Your task — Check every line of the material for the word "COLECCIÓN". Copy those that have it.

── Data records

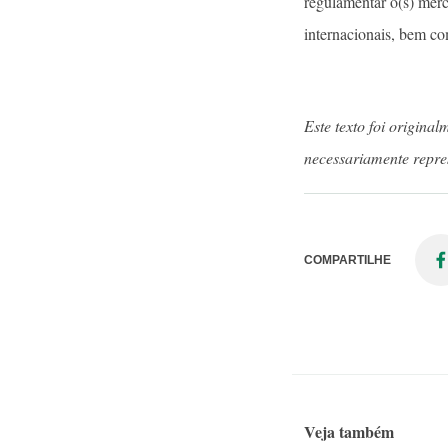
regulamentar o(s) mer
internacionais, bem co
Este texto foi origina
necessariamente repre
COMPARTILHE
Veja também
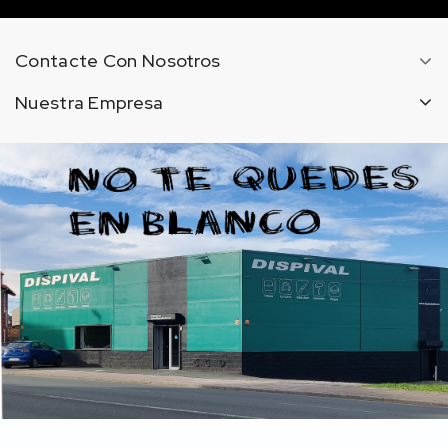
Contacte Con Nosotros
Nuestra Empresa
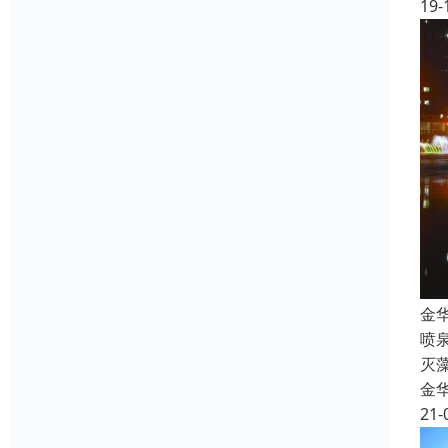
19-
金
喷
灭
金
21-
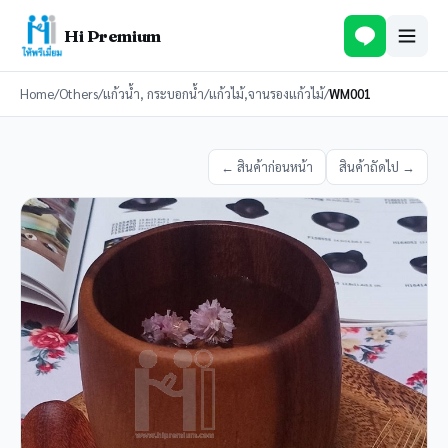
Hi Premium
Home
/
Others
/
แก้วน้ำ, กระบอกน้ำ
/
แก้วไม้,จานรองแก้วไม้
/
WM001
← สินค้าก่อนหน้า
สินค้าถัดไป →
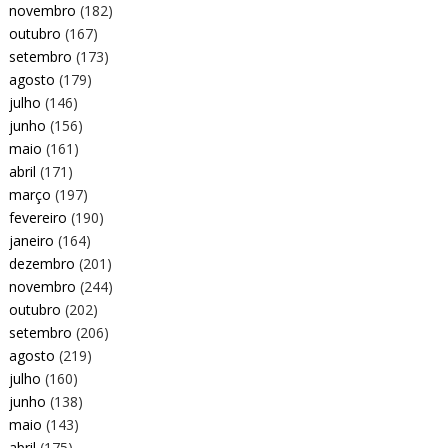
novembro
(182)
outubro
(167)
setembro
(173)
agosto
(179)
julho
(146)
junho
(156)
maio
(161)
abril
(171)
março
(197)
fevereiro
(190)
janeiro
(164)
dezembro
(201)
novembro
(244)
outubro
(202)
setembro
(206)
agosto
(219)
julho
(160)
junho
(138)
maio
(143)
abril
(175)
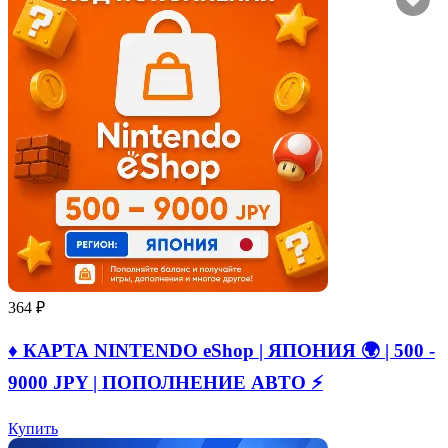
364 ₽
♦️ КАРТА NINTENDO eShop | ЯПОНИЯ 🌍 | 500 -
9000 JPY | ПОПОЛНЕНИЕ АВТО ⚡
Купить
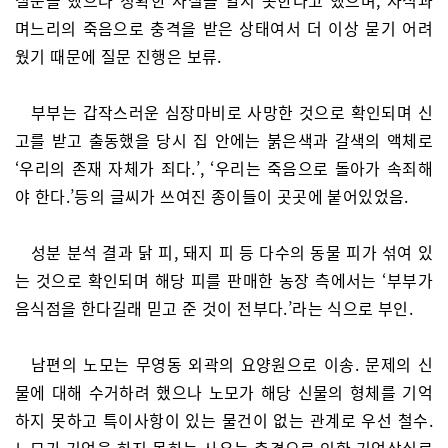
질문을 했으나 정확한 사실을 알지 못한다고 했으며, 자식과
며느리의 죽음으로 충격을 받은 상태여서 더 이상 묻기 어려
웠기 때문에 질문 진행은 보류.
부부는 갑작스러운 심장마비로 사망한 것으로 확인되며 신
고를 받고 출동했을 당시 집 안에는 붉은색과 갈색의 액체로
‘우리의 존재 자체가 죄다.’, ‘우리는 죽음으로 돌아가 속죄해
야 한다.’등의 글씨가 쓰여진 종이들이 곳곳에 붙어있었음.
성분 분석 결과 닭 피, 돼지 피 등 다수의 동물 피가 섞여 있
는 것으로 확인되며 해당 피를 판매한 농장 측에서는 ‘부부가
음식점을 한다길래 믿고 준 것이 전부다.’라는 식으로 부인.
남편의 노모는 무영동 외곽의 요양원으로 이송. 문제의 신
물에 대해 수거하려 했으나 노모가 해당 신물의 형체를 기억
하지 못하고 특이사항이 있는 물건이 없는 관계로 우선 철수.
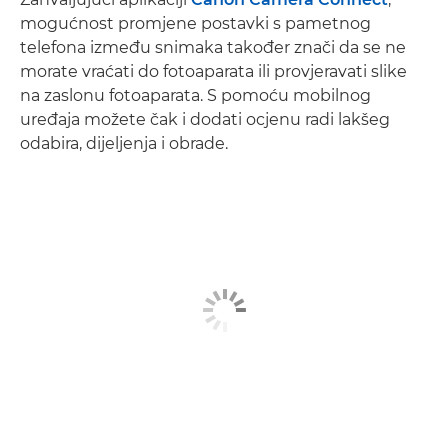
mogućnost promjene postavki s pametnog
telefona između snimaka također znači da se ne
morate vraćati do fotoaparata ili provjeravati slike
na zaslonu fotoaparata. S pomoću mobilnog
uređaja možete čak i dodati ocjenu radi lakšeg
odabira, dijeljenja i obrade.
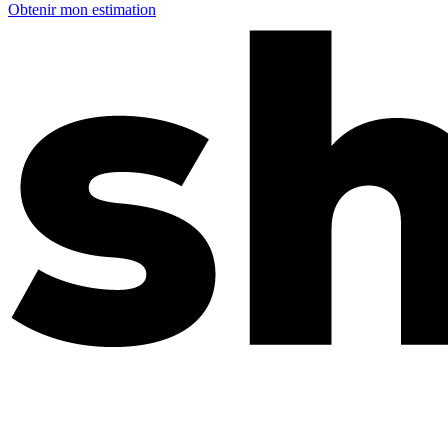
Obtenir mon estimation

────
── Data records

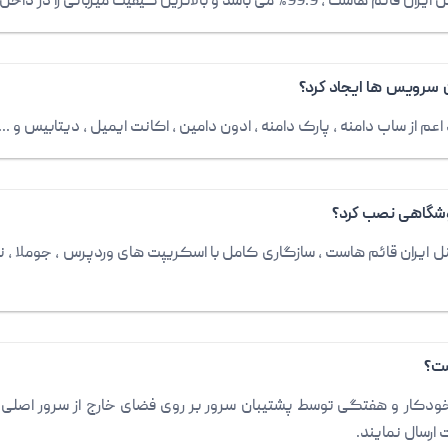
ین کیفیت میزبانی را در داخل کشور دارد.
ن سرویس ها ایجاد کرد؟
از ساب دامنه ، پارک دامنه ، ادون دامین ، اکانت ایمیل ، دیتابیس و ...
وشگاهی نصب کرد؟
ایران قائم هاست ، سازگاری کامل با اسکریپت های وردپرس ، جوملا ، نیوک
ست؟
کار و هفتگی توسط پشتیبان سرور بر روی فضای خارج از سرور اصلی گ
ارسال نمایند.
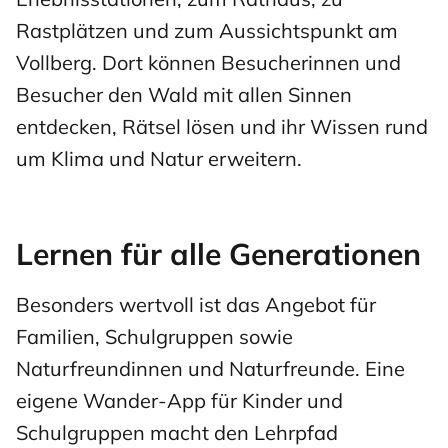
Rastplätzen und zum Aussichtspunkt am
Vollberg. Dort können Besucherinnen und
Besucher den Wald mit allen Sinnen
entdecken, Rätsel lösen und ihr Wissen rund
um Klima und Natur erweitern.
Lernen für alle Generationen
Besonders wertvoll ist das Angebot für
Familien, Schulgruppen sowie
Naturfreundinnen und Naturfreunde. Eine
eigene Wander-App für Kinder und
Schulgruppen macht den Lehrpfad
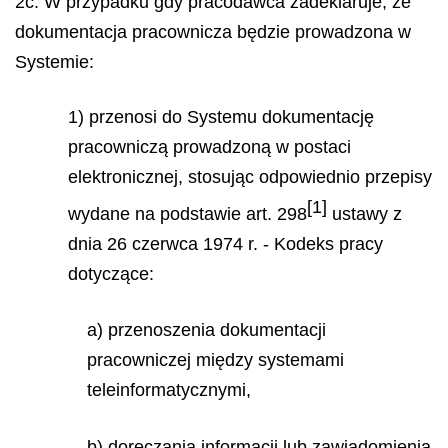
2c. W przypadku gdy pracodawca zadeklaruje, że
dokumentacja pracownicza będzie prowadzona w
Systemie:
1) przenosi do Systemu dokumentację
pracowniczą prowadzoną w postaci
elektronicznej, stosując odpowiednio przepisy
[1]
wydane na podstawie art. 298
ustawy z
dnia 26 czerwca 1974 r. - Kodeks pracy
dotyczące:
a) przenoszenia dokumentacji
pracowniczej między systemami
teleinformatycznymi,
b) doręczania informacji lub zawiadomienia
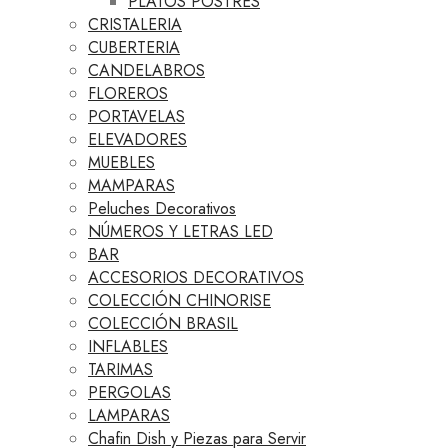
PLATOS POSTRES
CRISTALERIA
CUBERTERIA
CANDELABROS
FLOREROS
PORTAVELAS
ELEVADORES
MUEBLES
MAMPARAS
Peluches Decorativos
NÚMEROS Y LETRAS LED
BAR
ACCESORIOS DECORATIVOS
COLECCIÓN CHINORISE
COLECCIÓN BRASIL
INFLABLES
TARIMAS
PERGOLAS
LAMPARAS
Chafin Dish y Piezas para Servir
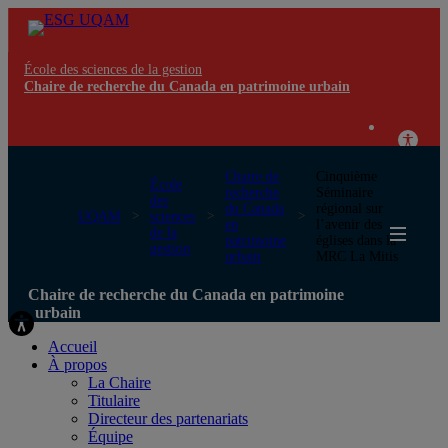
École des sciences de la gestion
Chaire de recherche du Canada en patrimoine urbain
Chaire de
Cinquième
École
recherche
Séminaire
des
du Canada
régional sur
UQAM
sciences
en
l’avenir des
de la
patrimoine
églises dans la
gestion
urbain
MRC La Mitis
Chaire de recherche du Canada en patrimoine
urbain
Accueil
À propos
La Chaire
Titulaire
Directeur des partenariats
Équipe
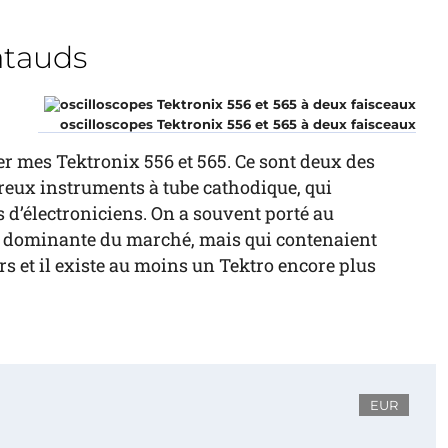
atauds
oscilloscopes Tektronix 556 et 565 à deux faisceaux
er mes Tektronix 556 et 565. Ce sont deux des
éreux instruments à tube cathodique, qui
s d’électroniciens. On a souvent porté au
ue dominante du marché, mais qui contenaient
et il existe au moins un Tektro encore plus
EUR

────

Answer box —
COLECCIÓN CHINORISE
COLECCIÓN BRASIL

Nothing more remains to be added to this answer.